- [The task] From the entries that follow, extract each line holding the string "linecap".

......

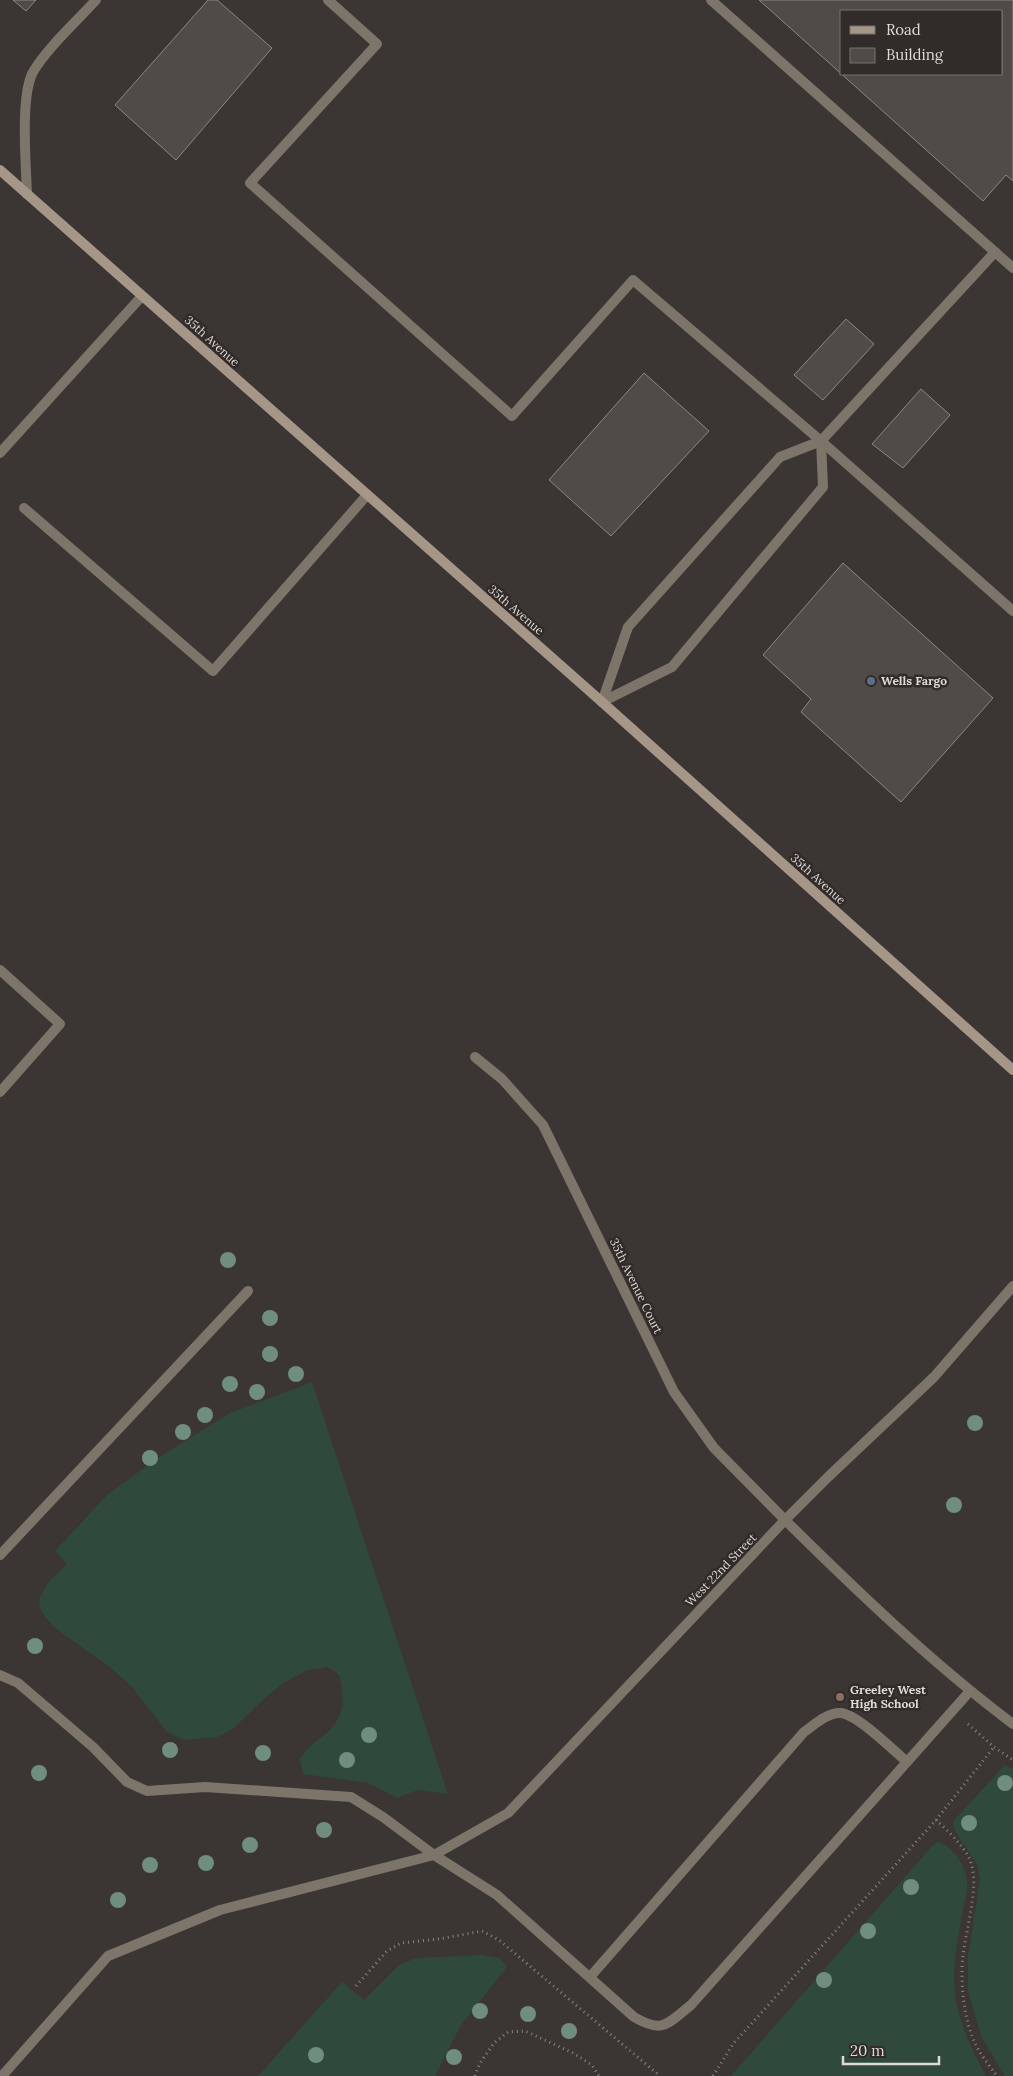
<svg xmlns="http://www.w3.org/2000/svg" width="1013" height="2076" viewBox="0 0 1013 2076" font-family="Lora,serif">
	<rect width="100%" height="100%" fill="#3b3533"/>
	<g fill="#2f493d">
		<path d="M312 1382 448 1794 418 1790 397 1798 368 1783 303 1774 300 1760C309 1743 318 1742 330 1730 345 1713 345 1695 339 1675L328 1667 308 1670 285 1682 266 1697 234 1728 218 1737 185 1740 167 1732 132 1687 111 1668 55 1628 45 1617 39 1606 40 1597 50 1580 67 1564 55 1551 108 1494 155 1460 230 1413Z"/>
		<path d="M1005 1765 1013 1769V2076H1005L982 2038 968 1992V1956L980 1880 977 1864 955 1831 953 1824 955 1819Z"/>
		<path d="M938 1842C954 1847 967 1867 967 1883 968 1892 964 1902 963 1910 958 1938 952 1965 955 1994 959 2023 972 2050 986 2076H731L919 1861 932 1846Z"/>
		<path d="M482 1955 499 1958 507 1967 461 2025 435 2076H258L342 1982 364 2000 399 1965 416 1958Z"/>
	</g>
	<g fill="#504a48" stroke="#8d8784" fill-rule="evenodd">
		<path d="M13 0H36L26 11Z"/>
		<path d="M208 0H217L272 48 176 160 115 105Z"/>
		<path d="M759 0H1013V181L1006 175 983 201ZM842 11H1002V74H842Z"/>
		<path d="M846 319 874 344 823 400 794 375Z"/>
		<path d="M644 373 709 431 611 536 549 480Z"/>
		<path d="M921 389 950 415 903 468 872 444Z"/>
		<path d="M843 563 993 698 901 802 801 712 811 699 763 655Z"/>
	</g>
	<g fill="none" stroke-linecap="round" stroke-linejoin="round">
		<g stroke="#8a8583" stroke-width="3" stroke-dasharray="1 4" stroke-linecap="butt">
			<path d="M968 1724 994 1747 1013 1760"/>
			<path d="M936 1820C947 1830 964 1846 970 1860 982 1890 961 1939 962 1973 962 1995 965 2020 974 2041 979 2053 989 2065 997 2076"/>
			<path d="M356 1986 387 1951 401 1943 439 1939 482 1931 499 1940 660 2076"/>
			<path d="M475 2076 480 2063 494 2043 508 2032 525 2031 573 2053 592 2065 599 2076"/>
			<path d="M713 2076 733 2044 936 1820 994 1747"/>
		</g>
		<g stroke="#7d746a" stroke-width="10">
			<path d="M328 0 377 44 250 183 512 416 633 280 821 441 1013 611"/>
			<path d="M711 0 1013 268"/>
			<path d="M27 194C26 165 20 96 33 72 47 48 77 21 96 0"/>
			<path d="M0 453 142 296"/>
			<path d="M24 508 213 671 367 495"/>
			<path d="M602 702 628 627 780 457 821 441 995 252"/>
			<path d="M602 702 672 667 823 487 821 441"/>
			<path d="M785 1520C858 1592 932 1663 1013 1724"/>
			<path d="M0 1555 248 1291"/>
			<path d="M0 1675 18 1683 93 1747 127 1782 147 1791 205 1787 351 1797 383 1817 434 1855 497 1895 634 2017C663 2034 667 2024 691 2005L970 1691"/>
			<path d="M590 1977 804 1732C814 1725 828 1712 841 1713 858 1715 893 1750 907 1762"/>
			<path d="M2 2076 108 1956 220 1910 434 1855"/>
		</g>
		<g stroke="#7d746a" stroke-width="10">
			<path d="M0 970 60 1024 0 1092"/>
			<path d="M475 1057 502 1079 543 1125 674 1392 714 1448 785 1520"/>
			<path d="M434 1855 508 1813 785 1520 828 1477 934 1377 1013 1286"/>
		</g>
		<path stroke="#a59687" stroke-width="10" d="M0 170 602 702 1013 1070"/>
	</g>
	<g fill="#708e7e">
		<circle cx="228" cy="1260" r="8"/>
		<circle cx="270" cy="1318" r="8"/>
		<circle cx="270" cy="1354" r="8"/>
		<circle cx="296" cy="1374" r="8"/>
		<circle cx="230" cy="1384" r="8"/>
		<circle cx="257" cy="1392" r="8"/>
		<circle cx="205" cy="1415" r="8"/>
		<circle cx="975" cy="1423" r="8"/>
		<circle cx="183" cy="1432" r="8"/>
		<circle cx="150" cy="1458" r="8"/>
		<circle cx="954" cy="1505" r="8"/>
		<circle cx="35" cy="1646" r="8"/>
		<circle cx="369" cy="1735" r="8"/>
		<circle cx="170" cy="1750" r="8"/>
		<circle cx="263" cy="1753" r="8"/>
		<circle cx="347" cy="1760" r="8"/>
		<circle cx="39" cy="1773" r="8"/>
		<circle cx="1005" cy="1783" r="8"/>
		<circle cx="969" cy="1823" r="8"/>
		<circle cx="324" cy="1830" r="8"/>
		<circle cx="250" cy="1845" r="8"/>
		<circle cx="206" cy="1863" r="8"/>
		<circle cx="150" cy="1865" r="8"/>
		<circle cx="911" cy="1887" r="8"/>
		<circle cx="118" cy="1900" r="8"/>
		<circle cx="868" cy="1931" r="8"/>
		<circle cx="824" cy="1980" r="8"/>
		<circle cx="480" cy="2011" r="8"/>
		<circle cx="528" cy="2014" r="8"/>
		<circle cx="569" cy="2031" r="8"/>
		<circle cx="316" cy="2055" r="8"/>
		<circle cx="454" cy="2057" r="8"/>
	</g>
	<circle fill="#5c6f8a" stroke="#312b29" stroke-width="2" cx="871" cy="681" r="5"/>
	<circle fill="#8d6e63" stroke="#312b29" stroke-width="2" cx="840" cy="1697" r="5"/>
	<g text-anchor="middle" stroke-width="5" stroke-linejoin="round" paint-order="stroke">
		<g font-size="12" fill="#dddad8" stroke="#312b29">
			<text transform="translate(212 341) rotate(42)" y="4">35th Avenue</text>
			<text transform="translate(516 610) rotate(41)" y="4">35th Avenue</text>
			<text transform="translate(818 879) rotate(42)" y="4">35th Avenue</text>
			<text transform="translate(636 1286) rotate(64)" y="4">35th Avenue Court</text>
			<text transform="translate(721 1570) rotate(-46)" y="4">West 22nd Street</text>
		</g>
		<g font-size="12" font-weight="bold" fill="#dddad8" stroke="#312b29" text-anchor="start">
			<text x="881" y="685">Wells Fargo</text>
			<text x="850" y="1694">Greeley West<tspan x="850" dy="14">High School</tspan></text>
		</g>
	</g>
	<rect x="840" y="10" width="162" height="65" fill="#312b29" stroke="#76716f"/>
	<rect x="850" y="26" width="25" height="8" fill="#a59687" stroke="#76716f"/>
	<text x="886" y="35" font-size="15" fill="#dddad8">Road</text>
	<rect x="850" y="48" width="25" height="15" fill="#504a48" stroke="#76716f"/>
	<text x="886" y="60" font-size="15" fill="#dddad8">Building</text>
	<path d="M843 2056v8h96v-8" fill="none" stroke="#dddad8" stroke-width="2.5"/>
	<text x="850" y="2056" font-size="15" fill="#dddad8" stroke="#312b29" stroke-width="4" paint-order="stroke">20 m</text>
</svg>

......

- [Response area]
	<g fill="none" stroke-linecap="round" stroke-linejoin="round">
		<g stroke="#8a8583" stroke-width="3" stroke-dasharray="1 4" stroke-linecap="butt">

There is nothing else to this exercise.